We are all accountable for violence towards one another. Yes, that means even the police. Citizens should remember that police deserve respect and to be thanked for the job they do for us every day. Police should remember that the public is allowed to criticize peacefully. As Ta-Nehisi Coates has so eloquently written for The Atlantic, "We do not live in a military dictatorship, and police officers are not the representatives of an autarch, nor the enforcers of law handed down by decree."

The Mayor represents the civilian citizens of New York City, elected by a landslide. Mr. Lynch, when you attack the Mayor, you are also attacking us. Beyond that, you and the PBA officers are showing blatant insubordination—an act that would see most anyone in corporate America disciplined, up to and including termination of employment.

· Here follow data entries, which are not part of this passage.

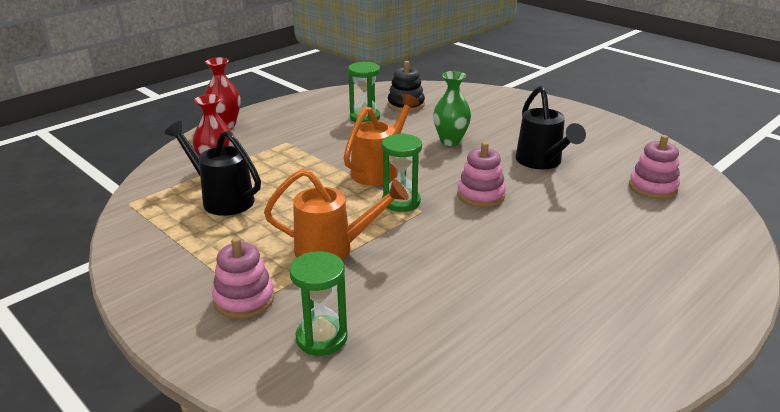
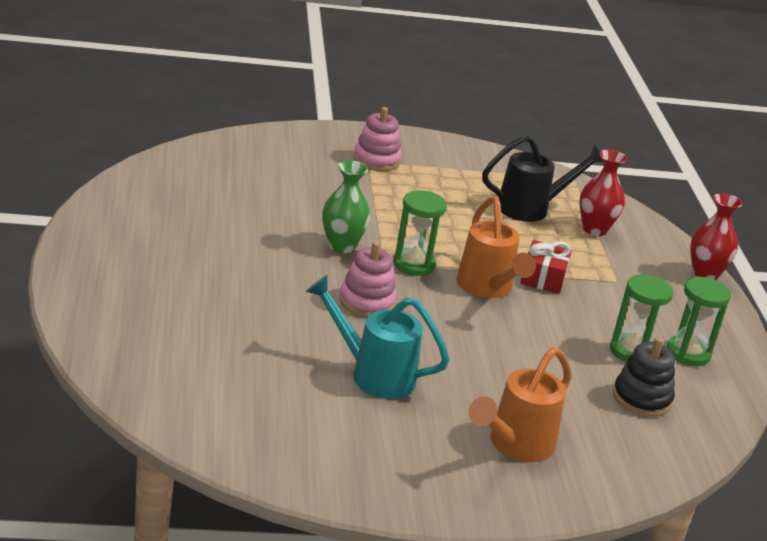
camera: 125 degrees right, 0 degrees up
(321, 338) = (300, 160): green hourglass -> green hourglass (688, 353)
(328, 160) = (543, 278): none -> red gift
(334, 249) = (387, 208): orange watering can -> orange watering can (514, 446)
(450, 141) = (498, 360): green vase -> green vase (341, 246)
(542, 163) = (372, 374): black watering can -> turquoise watering can
(653, 187) = (230, 392): pink stacking toy -> none

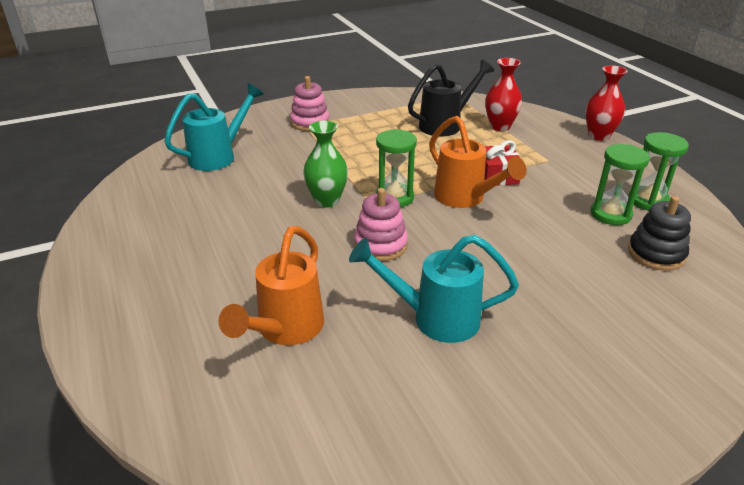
camera: 15 degrees left, 5 degrees up
(256, 168) = (219, 156): none -> turquoise watering can
(514, 446) = (608, 346): orange watering can -> orange watering can (285, 330)

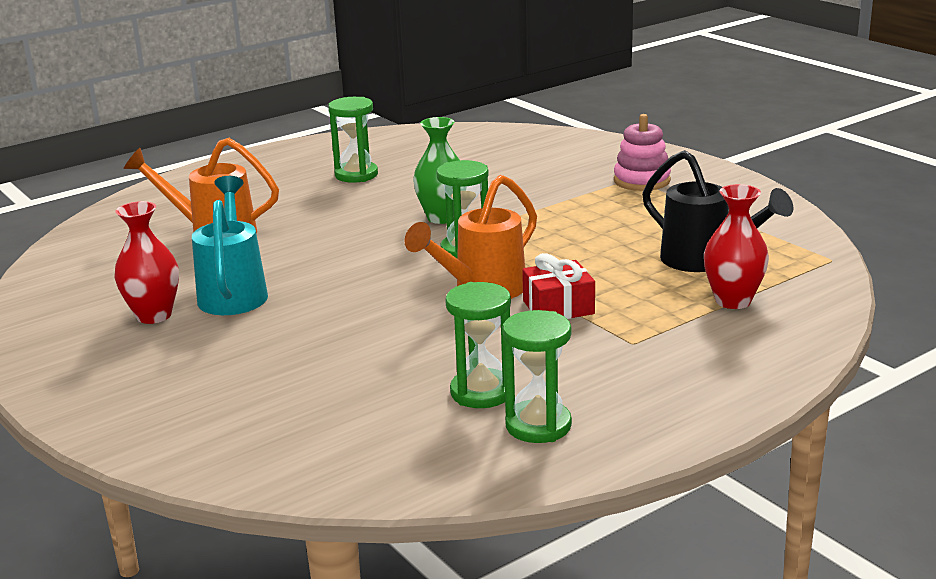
camera: 80 degrees right, 10 degrees down
(197, 234) = (356, 175): none -> green hourglass
(219, 156) = (518, 154): turquoise watering can -> none
(380, 245) = (358, 254): pink stacking toy -> none
(599, 136) = (765, 387): red vase -> red vase (154, 315)
(656, 254) = (384, 424): black stacking toy -> none

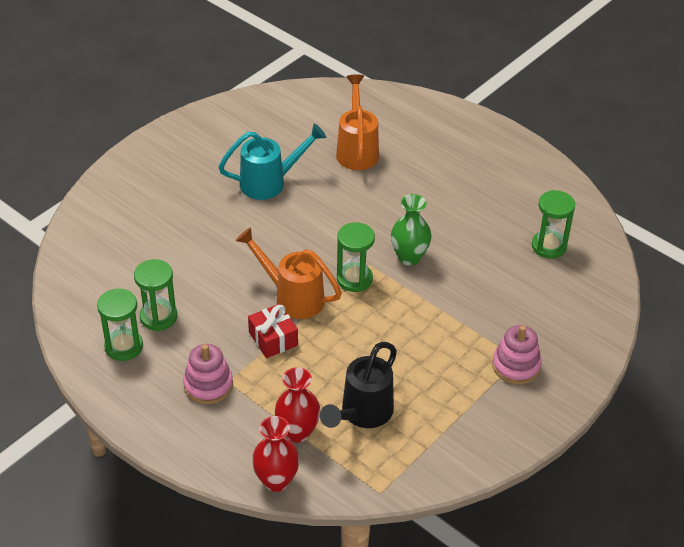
camera: 75 degrees right, 20 degrees up
(154, 315) = (235, 158): red vase -> red vase (276, 481)
(356, 175) = (480, 195): green hourglass -> green hourglass (549, 246)
(638, 358) = (208, 385): none -> pink stacking toy

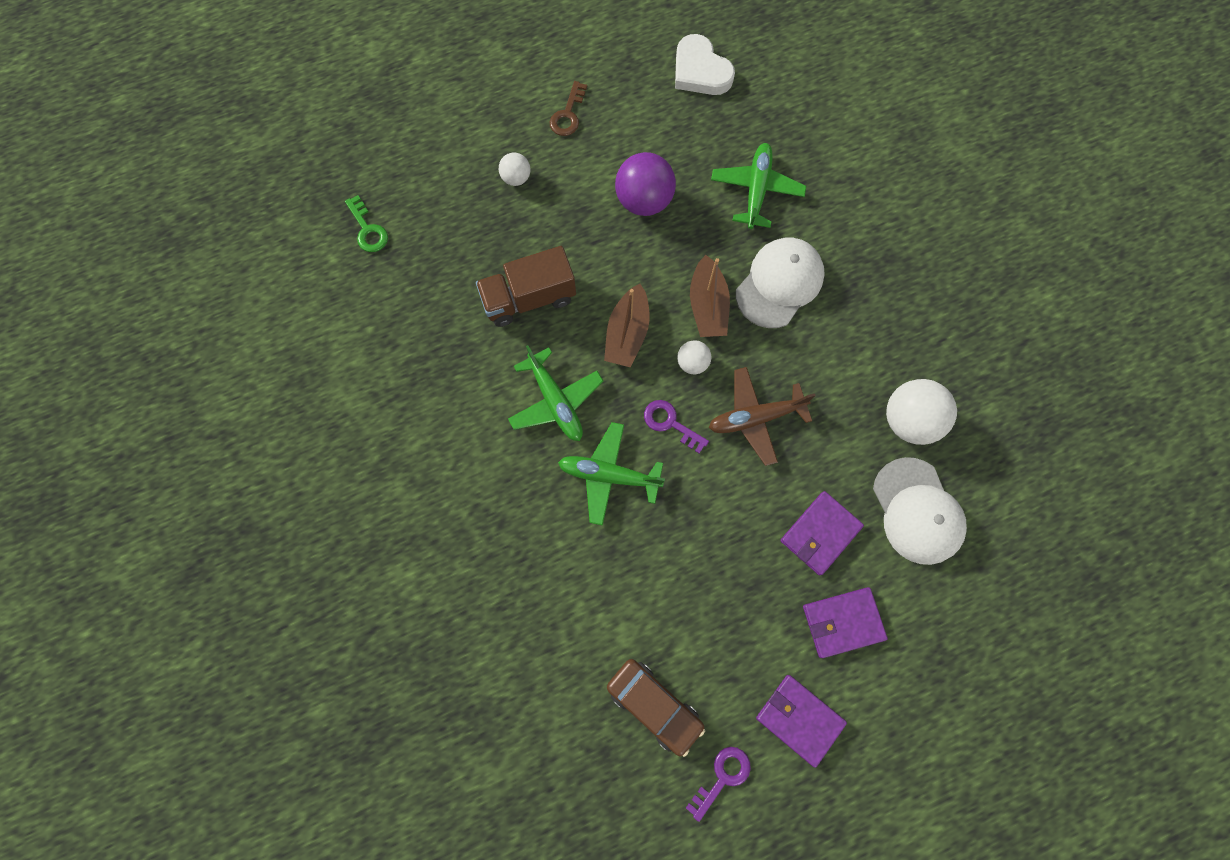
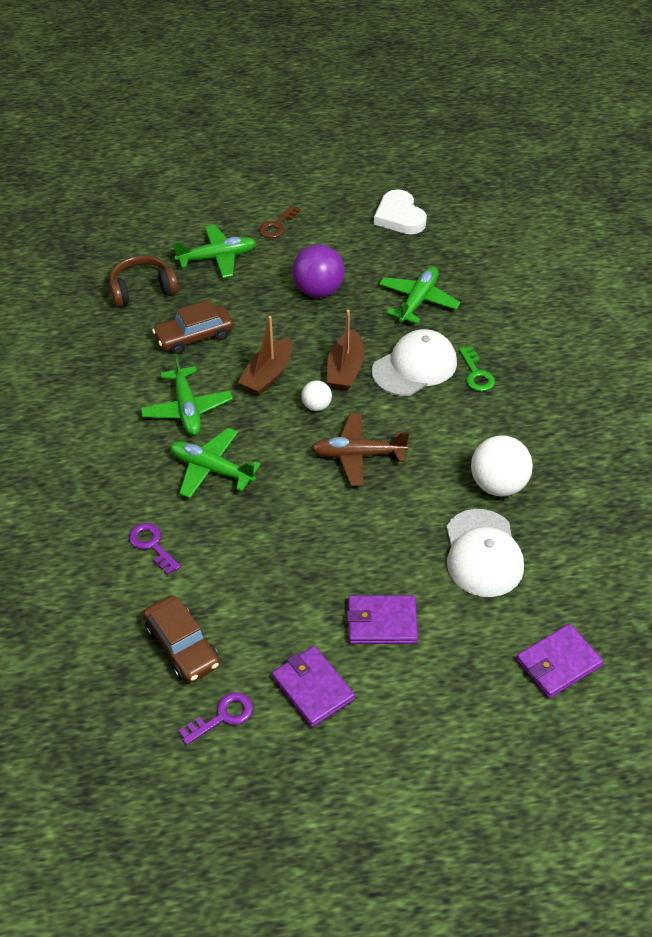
camera: 15 degrees right, 25 degrees down
(368, 229) = (82, 268): green key -> green key (476, 374)
(448, 244) = (142, 289): none -> brown headphones
(516, 178) = (217, 257): white ball -> green plane
(529, 298) = (194, 336): brown truck -> brown car
(670, 423) = (280, 444): purple key -> purple key (152, 545)
(820, 533) = (385, 551): purple wallet -> purple wallet (558, 663)

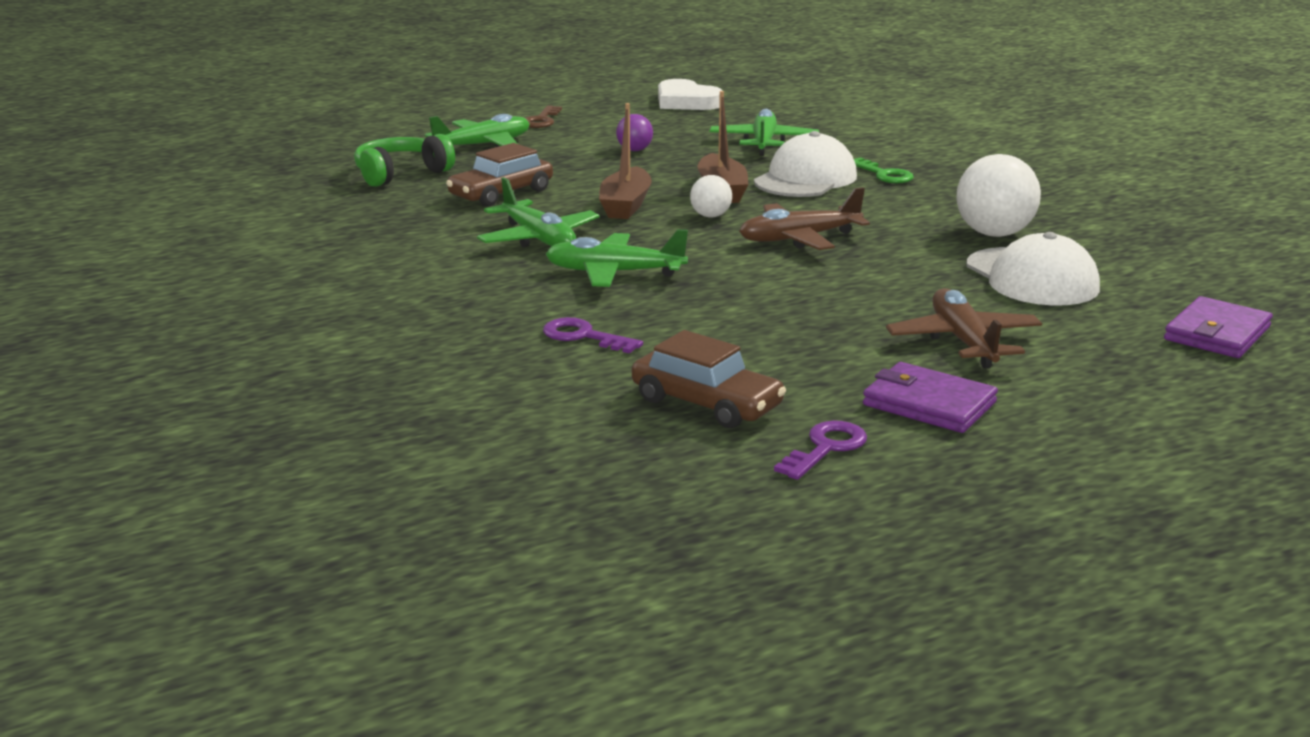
camera: 20 degrees left, 25 degrees down
(142, 289) = (401, 174): brown headphones -> green headphones
(318, 290) = (634, 150): purple ball -> purple ball, size x0.54
(382, 622) = (963, 342): purple wallet -> brown plane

I love this city. I stand with the Mayor, and I stand with those calling for police reform. I sand with the families of the officers who were senselessly murdered. I also stand with all of the truly good police officers out there who risk their own lives to make ours safer.

And I’m hopeful.

I'm hopeful that the blaming and politicking will stop, and that citizens, police and elected officials will join together in the coming days to move forward in peace. I’m hopeful that we’ll see the New York I know and love stand together strong—protesters, police and elected officials—to warn outsiders with violent intentions not to enter our city, to warn citizens inside the city against any act of violence, and to work together to stamp out racism and corruption within the system and throughout our great city.